_Work item_
Copy out the lines below word for word, leaving out the pictures.

_Provided data_
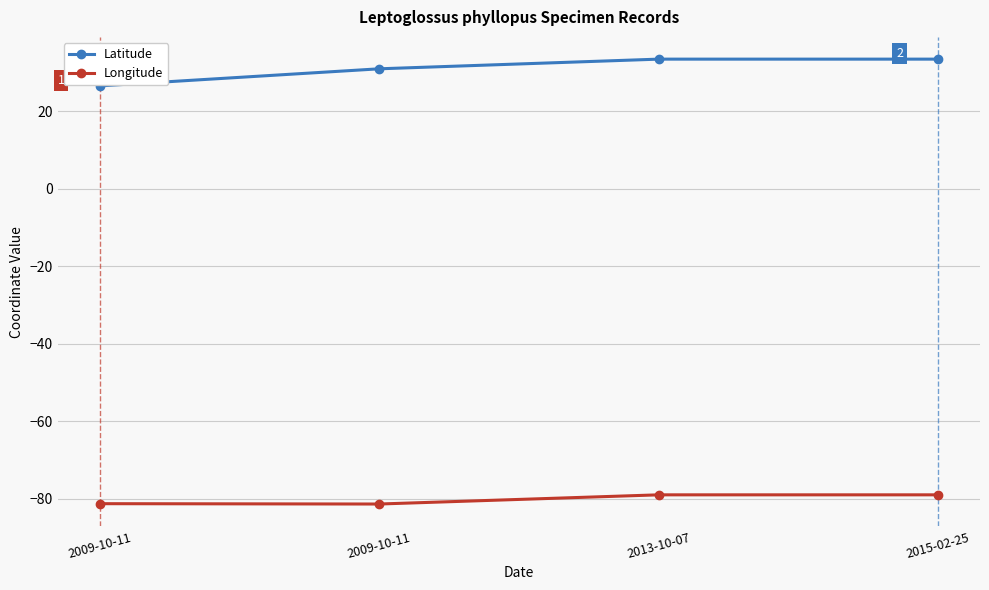

Count the number of data series in this chart.

2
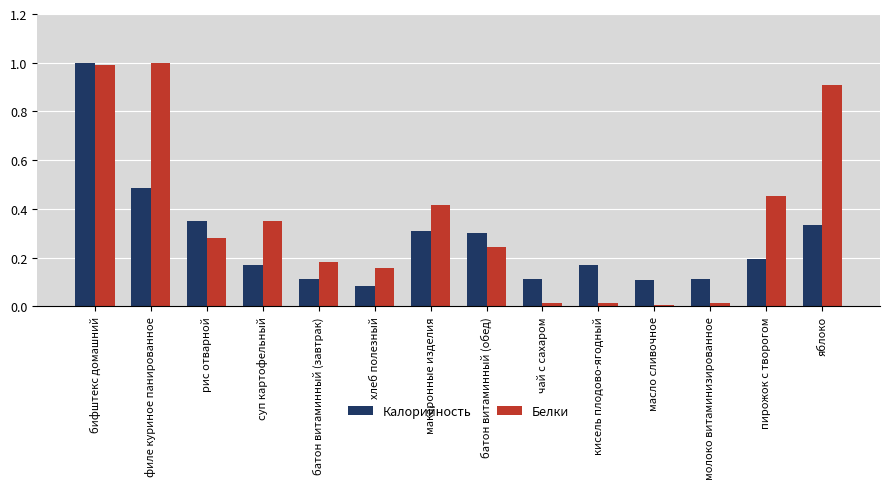

The Калорийность series shows 0.2 at суп картофельный. True or false?

True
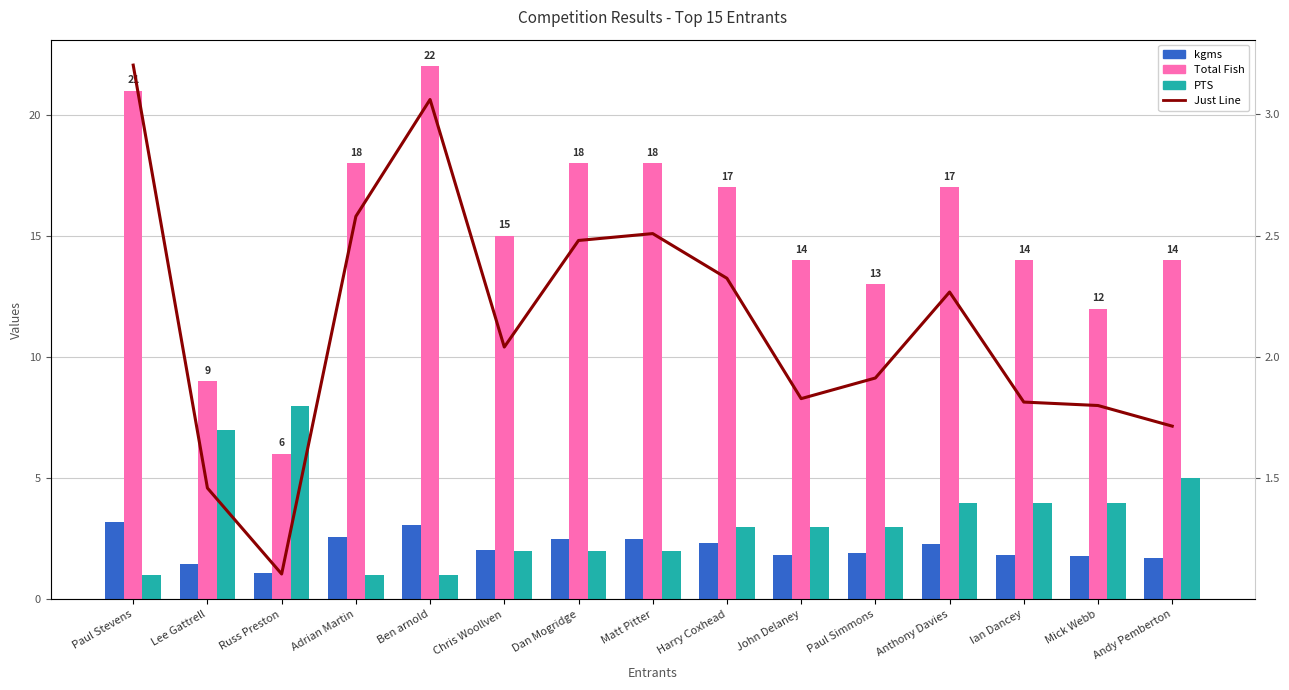

At Anthony Davies, list the series in order from smallest to largest.

kgms, Just Line, PTS, Total Fish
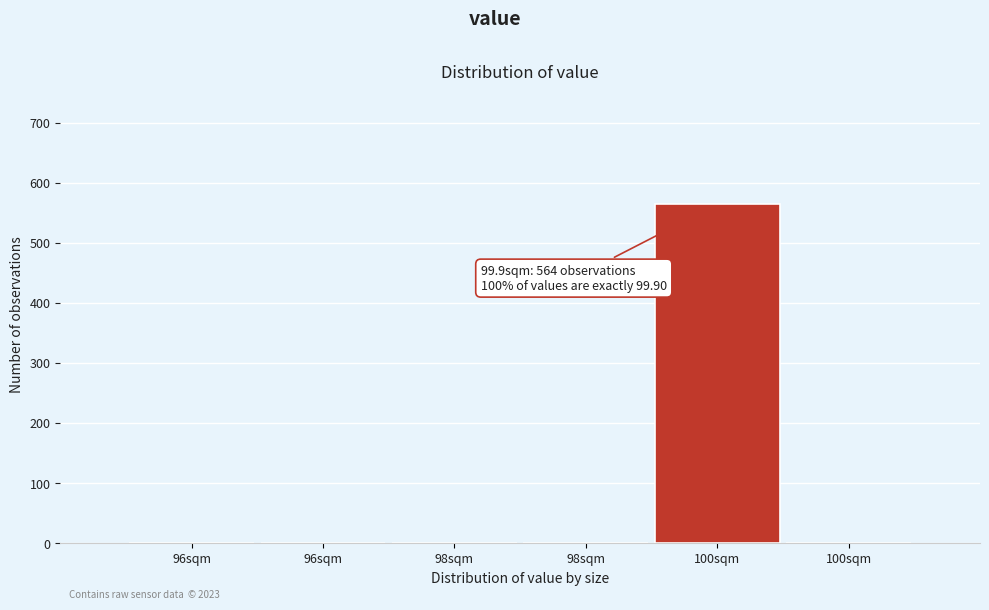

Count the number of categories in the chart.

6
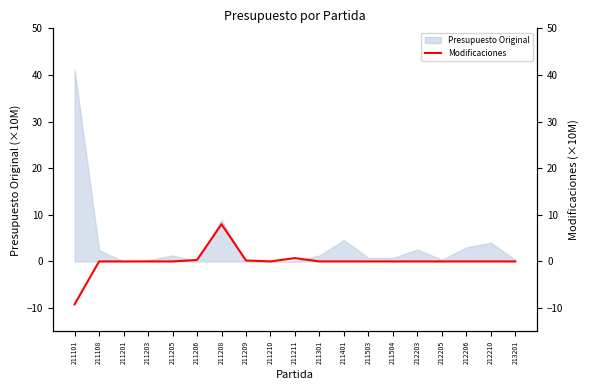

Is it true that the value at 211209 is 0.2?

True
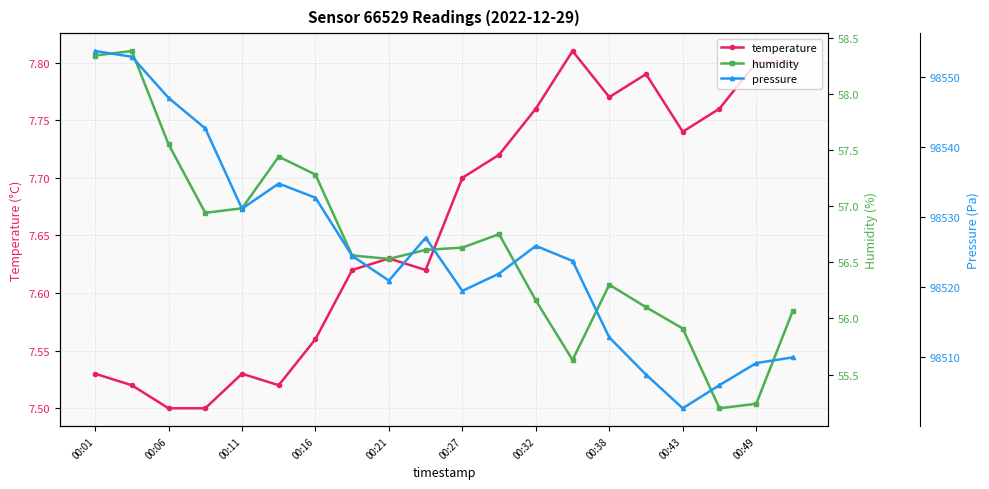

Count the temperature values in the range 7 to 8.

20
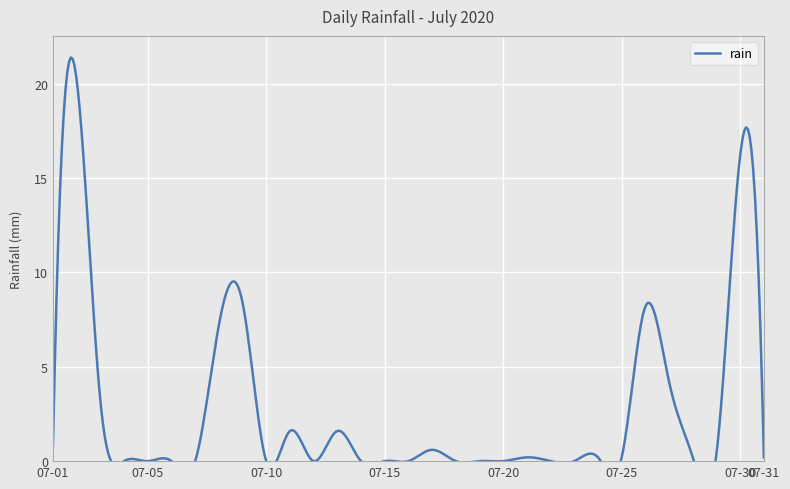

Rank the categories by value from lowest to highest.

2020-07-04, 2020-07-05, 2020-07-06, 2020-07-07, 2020-07-10, 2020-07-12, 2020-07-14, 2020-07-15, 2020-07-16, 2020-07-18, 2020-07-19, 2020-07-20, 2020-07-22, 2020-07-23, 2020-07-21, 2020-07-24, 2020-07-25, 2020-07-28, 2020-07-31, 2020-07-29, 2020-07-17, 2020-07-01, 2020-07-11, 2020-07-13, 2020-07-03, 2020-07-27, 2020-07-08, 2020-07-26, 2020-07-09, 2020-07-30, 2020-07-02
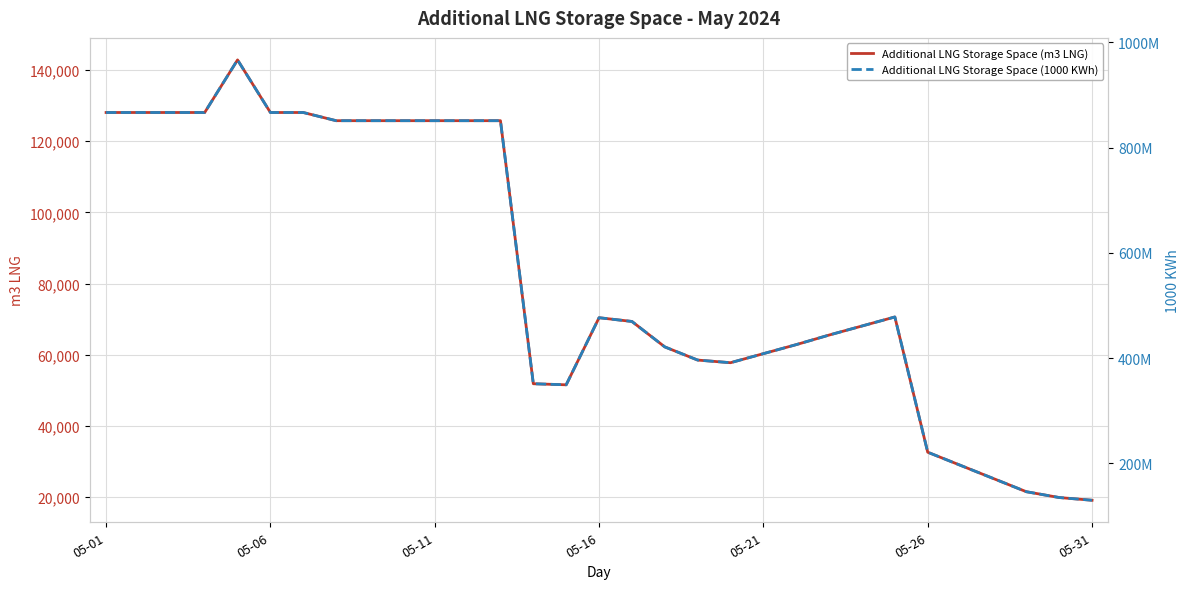

Between 16 and 7, which is larger?

7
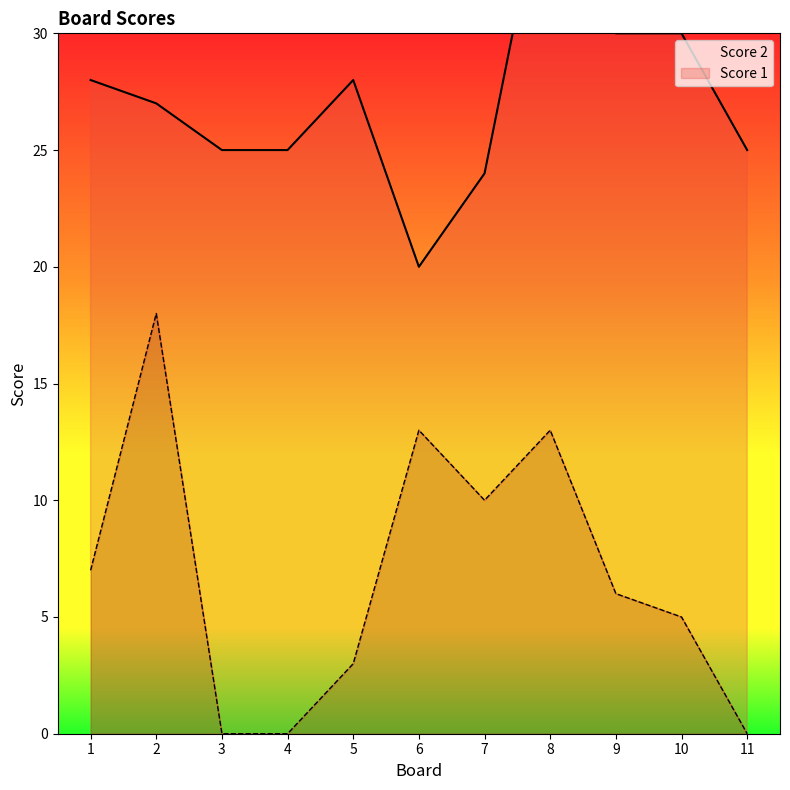

What is the difference between the values at 7 and 1?

3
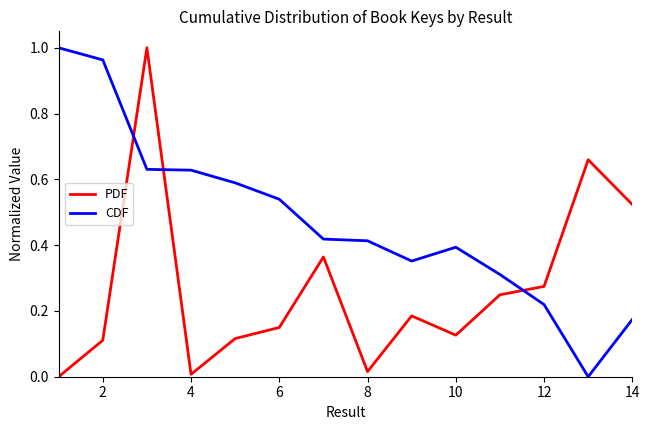

True or false: CDF has more than 0 interior local peaks.

True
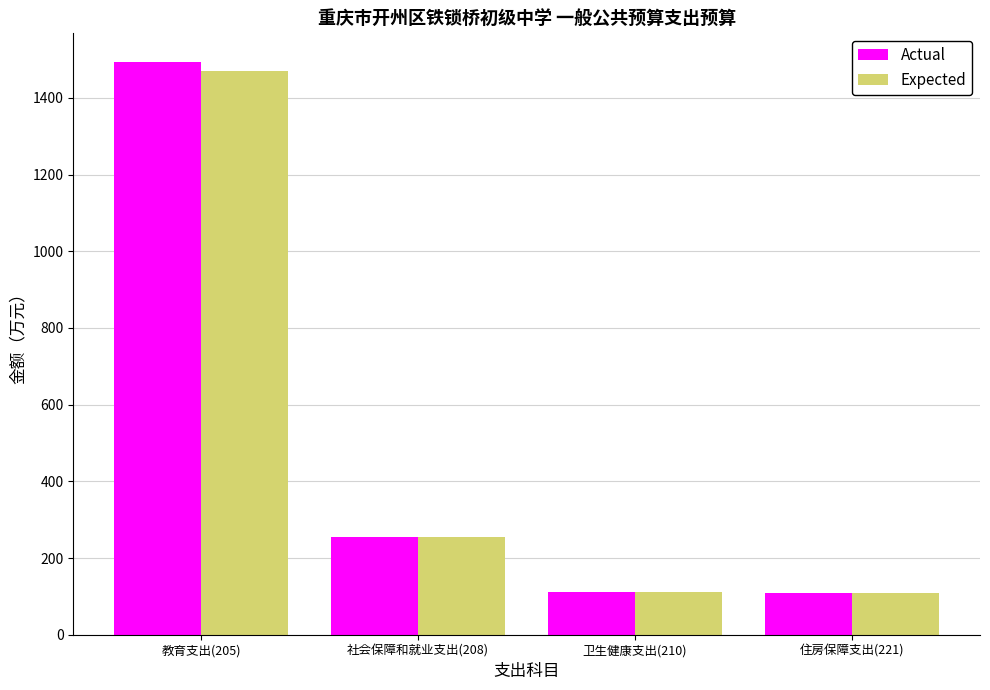

The Expected series shows 497.8 at 教育支出(205). True or false?

False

_Output for this exercise_
Count the number of data series in this chart.

2

The Калорийность series shows 0.2 at суп картофельный. True or false?

True

At Anthony Davies, list the series in order from smallest to largest.

kgms, Just Line, PTS, Total Fish

Count the number of categories in the chart.

6

Is it true that the value at 211209 is 0.2?

True

Count the temperature values in the range 7 to 8.

20

Rank the categories by value from lowest to highest.

2020-07-04, 2020-07-05, 2020-07-06, 2020-07-07, 2020-07-10, 2020-07-12, 2020-07-14, 2020-07-15, 2020-07-16, 2020-07-18, 2020-07-19, 2020-07-20, 2020-07-22, 2020-07-23, 2020-07-21, 2020-07-24, 2020-07-25, 2020-07-28, 2020-07-31, 2020-07-29, 2020-07-17, 2020-07-01, 2020-07-11, 2020-07-13, 2020-07-03, 2020-07-27, 2020-07-08, 2020-07-26, 2020-07-09, 2020-07-30, 2020-07-02

Between 16 and 7, which is larger?

7

What is the difference between the values at 7 and 1?

3

True or false: CDF has more than 0 interior local peaks.

True

The Expected series shows 497.8 at 教育支出(205). True or false?

False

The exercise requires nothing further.